== Metin bloğu ==
┄┄┄┄┄┄┄┄┄┄
Logo

2. Hukuk Dairesi2022/9620 E. 2023/2855 K.

Yapay Zeka Özeti

Uyuşmazlık: Davacı eşin, davalı eş tarafından haberi ve rızası olmadan satılan ve aile konutu olarak kullanılan taşınmazın tapu kaydının iptali ve kendi adına tescili ile aile konutu şerhi konulması talebi üzerine, taşınmazın aile konutu olma niteliğini kaybettiği iddiasıyla davanın konusuz kalıp kalmadığına ilişkin uyuşmazlık.

Gerekçe ve Sonuç: Tarafların dava konusu taşınmazdan ayrı adreslere taşınmış olmaları ve boşanma davasının devam etmesinin aile konutu şerhi talebini ortadan kaldırdığı, bu nedenle davanın konusuz kaldığı gözetilerek Bölge Adliye Mahkemesi kararının onanmasına karar verilmiştir.

Karar Metni

"İçtihat Metni"

...

MAHKEMESİ : ... Bölge Adliye Mahkemesi 10. Hukuk Dairesi

SAYISI : 2021/1990 E., 2022/891 K.

KARAR : İstinaf başvurusunun kabulüne, yeniden esas hakkında hüküm kurulmasına

İLK DERECE MAHKEMESİ : ... 5. Aile Mahkemesi

SAYISI : 2020/697 E., 2021/247 K.

Taraflar arasındaki tapu iptali ve tescil ile aile konutu şerhi konulması davasından dolayı yapılan yargılama sonunda İlk Derece Mahkemesince davanın kabulüne karar verilmiştir. Kararın davalılar tarafından istinaf edilmesi üzerine, Bölge Adliye Mahkemesince başvurunun kabulü ile hükmün kaldırılarak dosyanın İlk Derece Mahkemesine gönderilmesine karar verilmiştir.

Gönderme kararı sonrasında yapılan yargılama sonunda İlk Derece Mahkemesince davanın kabulüne karar verilmiştir.
┄┄┄┄┄┄┄┄┄┄
== Kayıtlı bilgiler ==

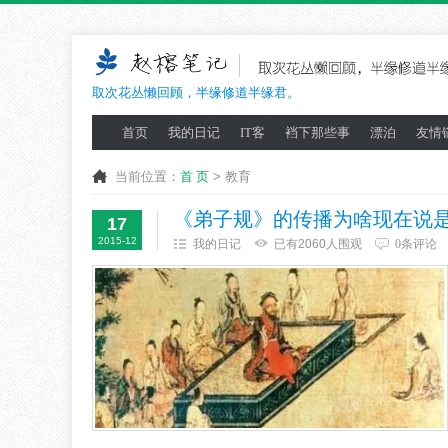
取次花丛懒回顾，半缘修道半缘君。
首页
我的日记
IT客
裆下那些事
漂泊
友情
当前位置：
首 页
> 教育
《弟子规》的传播为啥现在说
17
2015-12
我的日记
已有2060人围观
0条评论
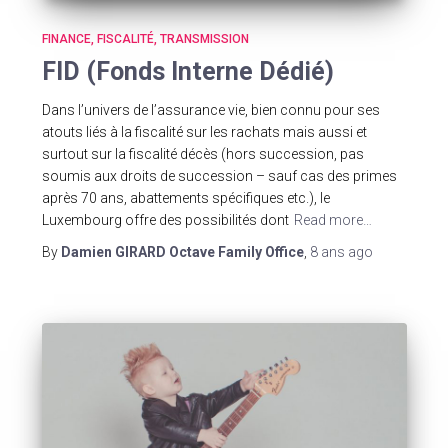
FINANCE
FISCALITÉ
TRANSMISSION
FID (Fonds Interne Dédié)
Dans l’univers de l’assurance vie, bien connu pour ses
atouts liés à la fiscalité sur les rachats mais aussi et
surtout sur la fiscalité décès (hors succession, pas
soumis aux droits de succession – sauf cas des primes
après 70 ans, abattements spécifiques etc.), le
Luxembourg offre des possibilités dont
Read more…
By
Damien GIRARD Octave Family Office
,
8 ans
ago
┄┄┄┄┄┄┄┄┄┄
== Yazılı görev A ==
Aile konutu kararına göre:
(i) Bölge Adliye Mahkemesi kararının sayısı nedir?
(ii) Gönderme kararından sonraki yargılamada İlk Derece Mahkemesi nasıl karar vermiştir?
(iii) Gerekçe ve Sonuç kısmında davanın konusuz kaldığı hangi iki durum gözetilerek belirtilmiştir?
== Yazılı görev B ==
Aile konutu kararını bıraktığı yerden sürdürün.

== Alıştırma yanıtı A ==
(i) 2021/1990 E., 2022/891 K.
(ii) Davanın kabulüne karar vermiştir.
(iii) Tarafların dava konusu taşınmazdan ayrı adreslere taşınmış olmaları ve boşanma davasının devam etmesi.

== Alıştırma yanıtı B ==
Kararın davalılar tarafından istinaf edilmesi üzerine, Bölge Adliye Mahkemesince başvurunun kabulü ile İlk Derece Mahkemesi kararı kaldırılarak yeniden esas hakkında hüküm kurmak suretiyle davalar hakkında karar verilmesine yer olmadığına karar verilmiştir.

Bölge Adliye Mahkemesi kararı taraflarca temyiz edilmekle; kesinlik, süre, temyiz şartı ve diğer usul eksiklikleri yönünden yapılan ön inceleme sonucunda;

6100 sayılı Hukuk Muhakemeleri Kanunu’nun (6100 sayılı Kanun) 361 inci maddesinin birinci fıkrası uyarınca bölge adliye mahkemesince verilen kararlara karşı tebliğ tarihinden itibaren iki hafta içinde temyiz yoluna başvurulabilir. Temyiz dilekçesinin süresinden sonra verilmesi hâlinde anılan Kanun’un 366 ncı maddesi atfıyla aynı Kanun’un 352 nci maddesinin birinci fıkrasının (c) bendi uyarınca temyiz dilekçesinin reddine karar vermek gerekir.

Bölge Adliye Mahkemesinin temyiz talebine konu olan 07.06.2022 tarihli kararı davacı ve diğer davalı tarafından temyiz edildiği, temyiz dilekçeleri davalılardan Oğuzhan'a usulüne uygun olarak 28.09.2022 tarihinde tebliğ edildiği, Bölge Adliye Mahkemesi kararının da 26.07.2022 tarihinde tebliğ edildiği, davalı ...'ın ise yasal süre geçirildikten sonra 21.10.2022 tarihinde katılma yolu ile temyiz dilekçesi verdiği anlaşıldığından, davalı ...'ın temyiz dilekçesinin reddine karar vermek gerekmiştir.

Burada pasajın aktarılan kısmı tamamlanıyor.